Als damals in den Jahren des Dreißigjährigen Krieges die Eroberung Wiens durch das schwedische Heer befürchtet werden musste, gelobte der Kaiser, das Fest "Mariä Empfängnis" in seinen Territorien einzuführen und auf einem öffentlichen Platz Wiens eine Mariensäule aufzustellen. Tatsächlich blieb Wien vor einer Erstürmung durch die Schweden verschont, und am 18. Mai 1647 zog eine große Prozession von der Augustinerkirche zum Platz "Am Hof", wo der Kaiser die Mariensäule aufstellen ließ.

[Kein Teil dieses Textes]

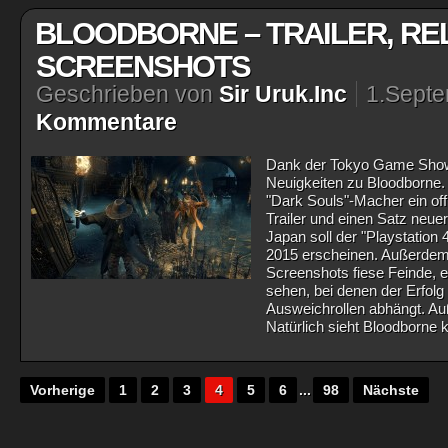
BLOODBORNE – TRAILER, RE
SCREENSHOTS
Geschrieben von
Sir Uruk.Inc
1.Sept
Kommentare
Dank der Tokyo Game Show
Neuigkeiten zu Bloodborne. 
"Dark Souls"-Macher ein off
Trailer und einen Satz neu
Japan soll der "Playstation
2015 erscheinen. Außerdem g
Screenshots fiese Feinde, 
sehen, bei denen der Erfolg
Ausweichrollen abhängt. Au
Natürlich sieht Bloodborne 
Vorherige
1
2
3
4
5
6
...
98
Nächste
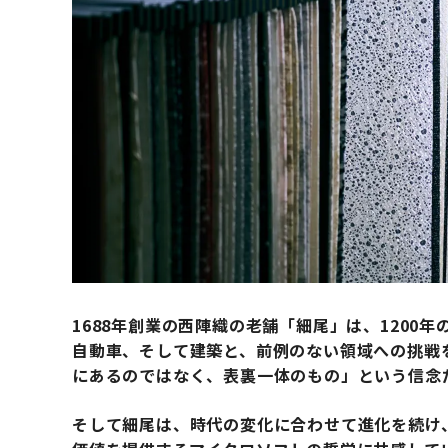
1688年創業の西陣織の老舗「細尾」は、1200
自動車、そして建築と、前例のない領域への挑戦
にあるのではなく、表裏一体のもの」という信念
そして細尾は、時代の変化に合わせて進化を続け、「Mic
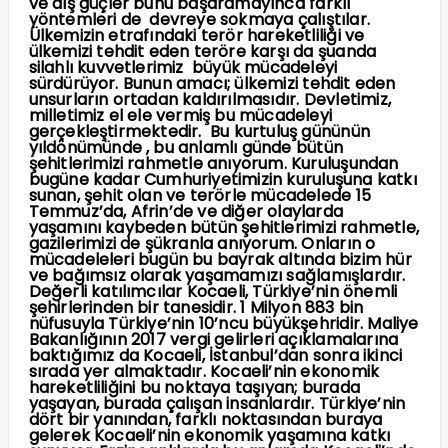
ve dış güçler bunu başaramayınca farklı
yöntemleri de devreye sokmaya çalıştılar.
Ülkemizin etrafındaki terör hareketliliği ve
ülkemizi tehdit eden teröre karşı da şuanda
silahlı kuvvetlerimiz büyük mücadeleyi
sürdürüyor. Bunun amacı; ülkemizi tehdit eden
unsurların ortadan kaldırılmasıdır. Devletimiz,
milletimiz el ele vermiş bu mücadeleyi
gerçekleştirmektedir. Bu kurtuluş gününün
yıldönümünde , bu anlamlı günde bütün
şehitlerimizi rahmetle anıyorum. Kuruluşundan
bugüne kadar Cumhuriyetimizin kuruluşuna katkı
sunan, şehit olan ve terörle mücadelede 15
Temmuz’da, Afrin’de ve diğer olaylarda
yaşamını kaybeden bütün şehitlerimizi rahmetle,
gazilerimizi de şükranla anıyorum. Onların o
mücadeleleri bugün bu bayrak altında bizim hür
ve bağımsız olarak yaşamamızı sağlamışlardır.
Değerli katılımcılar Kocaeli, Türkiye’nin önemli
şehirlerinden bir tanesidir. 1 Milyon 883 bin
nüfusuyla Türkiye’nin 10’ncu büyükşehridir. Maliye
Bakanlığının 2017 vergi gelirleri açıklamalarına
baktığımız da Kocaeli, İstanbul’dan sonra ikinci
sırada yer almaktadır. Kocaeli’nin ekonomik
hareketliliğini bu noktaya taşıyan; burada
yaşayan, burada çalışan insanlardır. Türkiye’nin
dört bir yanından, farklı noktasından buraya
gelerek Kocaeli’nin ekonomik yaşamına katkı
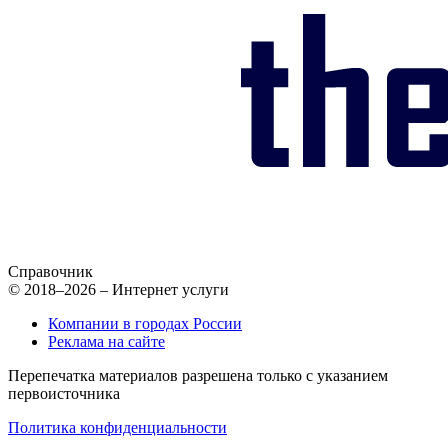
Справочник
© 2018–2026 – Интернет услуги
Компании в городах России
Реклама на сайте
Перепечатка материалов разрешена только с указанием
первоисточника
Политика конфиденциальности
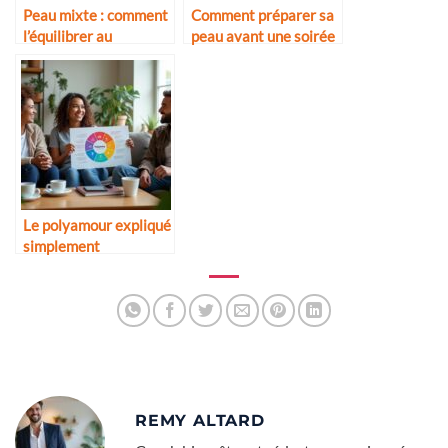
Peau mixte : comment
Comment préparer sa
l’équilibrer au
peau avant une soirée
quotidien
Le polyamour expliqué
simplement
REMY ALTARD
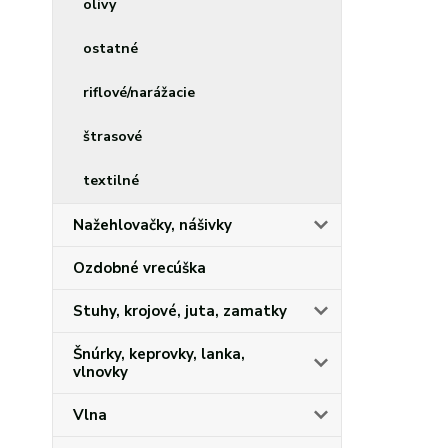
olivy
ostatné
riflové/narážacie
štrasové
textilné
Nažehlovačky, nášivky
Ozdobné vrecúška
Stuhy, krojové, juta, zamatky
Šnúrky, keprovky, lanka,
vlnovky
Vlna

Wiedereinführung des Feiertages

In der NS-Zeit wurde der Feiertag am 8. Dezember abgeschafft. Nach Ende des Krieges führte eine von hunderttausenden Österreichern getragene Unterschriften-Aktion zur Wiedereinführung des Feiertages. Der Nationalrat beschloss im Jahr 1955, dass der 8. Dezember wieder als Feiertag begangen werden soll - als Dank für die wiederlangte Freiheit Österreichs. Die damalige Wiedereinführung des Feiertags ist eng mit dem Namen des seinerzeitigen ÖVP-Nationalratsabgeordneten Franz Kranebitter verbunden: Er hatte im Hohen Haus regelrechte "Missionsaktionen" veranstaltet, um seine Abgeordneten-Kollegen für die Sache zu gewinnen.

Debatten

In den vergangenen Jahren hat die Erlaubnis zum Offenhalten der Geschäfte am 8. Dezember immer wieder für Debatten gesorgt. "Es tut weh, hinauszugehen und zu sehen, was aus dem 8. Dezember geworden ist", sagte dazu Kardinal Schönborn im Vorjahr beim Hochamt zum Fest Mariä Empfängnis. Der Wiener Erzbischof appellierte an die Katholiken, "trotzdem dankbar dieses Fest zu feiern und sich mitten im Trubel bewusst auf die Stille zu besinnen".